/pick_place_challenge

Library for facilitating camera aided manipulation of Franka panda arm

Primary LanguagePython

MEAM520: Pick and Place Challenge 2021

Results Video

Final project report

Final project code

High level overview of the functionality developed (lib)

  • calculateFK.py: Calculates the end effector position w.r.t world frame for a given joint configuration of the manipulator Code | Detailed Explanation
  • calcJacobian.py: Calculates the Jacobian Matrix for a given joint configuration of the manipulator Code | Detailed Explanation
  • IK_velocity.py: Calculates the joint velocities for achieving a particular end effector velocity in a given joint configuration Code | Detailed Explanation
  • solveIK.py: Calculates joint configuration for achieving particular end effector pose Code | Detailed Explanation
  • rrt.py: Rapidly-exploring random tree planner in joint space for traversing between two joint configurations Code | Detailed Explanation

Subdirectory Structure:

  • core: contains support code we provide to you, such as helper functions and interfaces for interacting with the robot (either simulated or real!)
  • lib: contains functions implementing algorithms to solve computational problems such as forward and inverse kinematics and trajectory planning
  • labs: contains test scripts that use the algorithms you implement in lib and the tools we provide in core to control the robot and achieve tasks
  • ros: contains code necessary to launch the simulator.

Native Install Instructions

Operating System

The simulator must be run on Ubuntu 20.04 with ROS noetic installed.

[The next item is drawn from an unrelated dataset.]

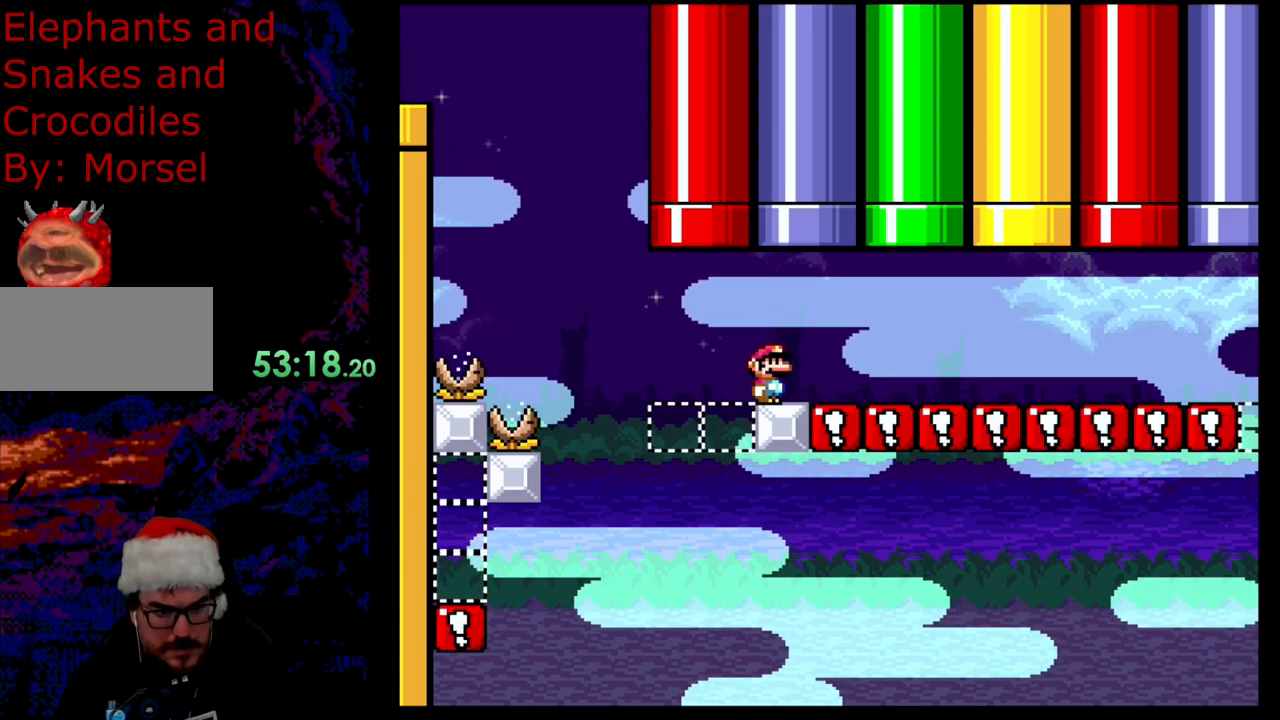
{"buttons": ["X"], "events": []}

You can follow the standard installation instructions for Ubuntu 20.04 and ROS noetic.

panda_simulator installation

To get started using this development environment, you must first follow the instructions to install panda_simulator, a Gazebo-based simulator for the Franka Emika Panda robot. The only difference is that you will name the catkin workspace meam520_ws to avoid conflicts with other projects.

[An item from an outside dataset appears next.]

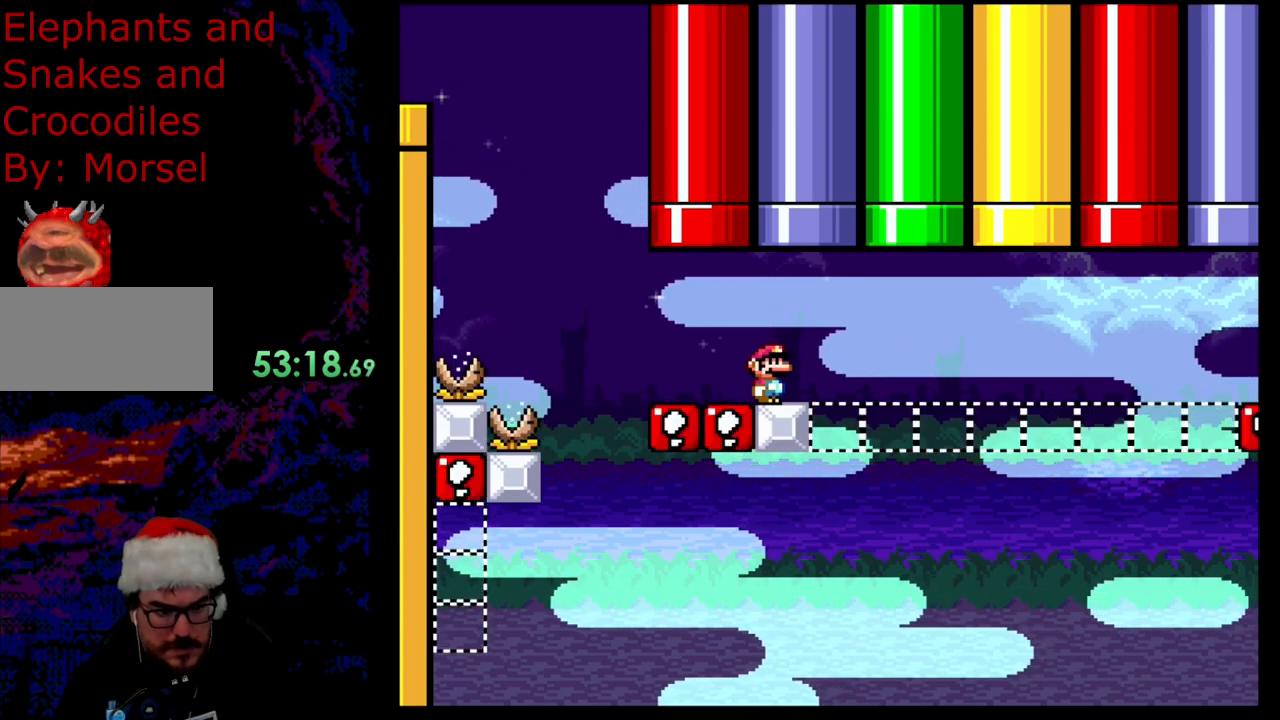
{"buttons": ["X"], "events": []}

The instructions specify to use catkin build, but we recommend building with catkin_make_isolated instead.

Once you've completed that installation, add

source ~/meam520_ws/devel_isolated/setup.bash

to your ~/.bashrc to source the workspace. If all has been done correctly, you should be able to run

roslaunch panda_gazebo panda_world.launch

to launch the Gazebo simulation.

Speed up Gazebo shutdown

Since you may be launching and killing Gazebo many times , we recommend reducing the clean shutdown wait time for a better experience. Edit the file:

cd /opt/ros/noetic/lib/python3/dist-packages/roslaunch
sudo vim nodeprocess.py

and change the lines that say

...
_TIMEOUT_SIGINT = 15.0 #seconds

_TIMEOUT_SIGTERM = 2.0 #seconds
...

to 2.0 and 1.0 respectively.

Update Python path to find core module

Add the following line to your ~/.bashrc to allow your python scripts to find the meam520 core modules.

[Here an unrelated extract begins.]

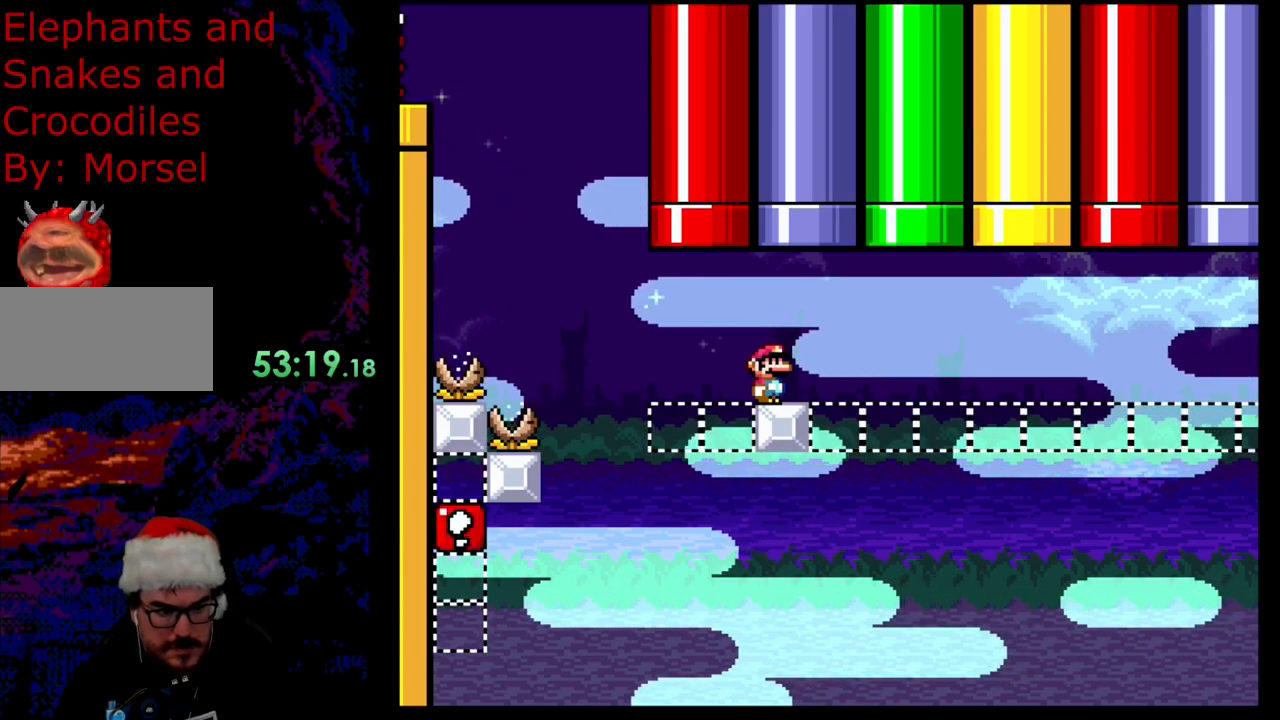
{"buttons": ["X"], "events": []}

export PYTHONPATH="${PYTHONPATH}:/home/${USER}/meam520_ws/src/meam520_labs"

meam520_labs installation

Once you have a forked, cloned, and set the upstream for the git repository run catkin_make_isolated again.

Once the build finishes, open a new terminal and run:

roslaunch meam520_labs lab0.launch

To check that the installation is successful, run a demo script:

cd ~/meam520_ws/src/meam520_labs/labs/lab0
python demo.py

You should see the robot in Gazebo moving.